Reproduce every line of the records below word for word, omitting the pictures.

[begin Available records]

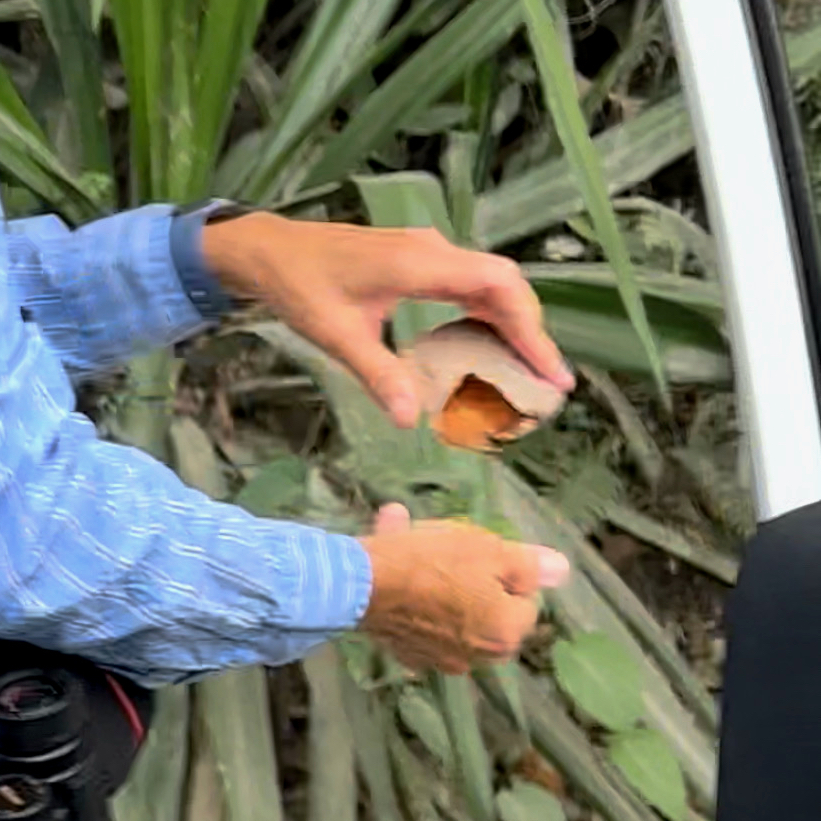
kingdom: Plantae
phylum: Tracheophyta
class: Magnoliopsida
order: Fabales
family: Fabaceae
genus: Entada
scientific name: Entada phaseoloides
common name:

[end Available records]

■ Right answer:
kingdom: Plantae
phylum: Tracheophyta
class: Magnoliopsida
order: Fabales
family: Fabaceae
genus: Entada
scientific name: Entada phaseoloides
common name:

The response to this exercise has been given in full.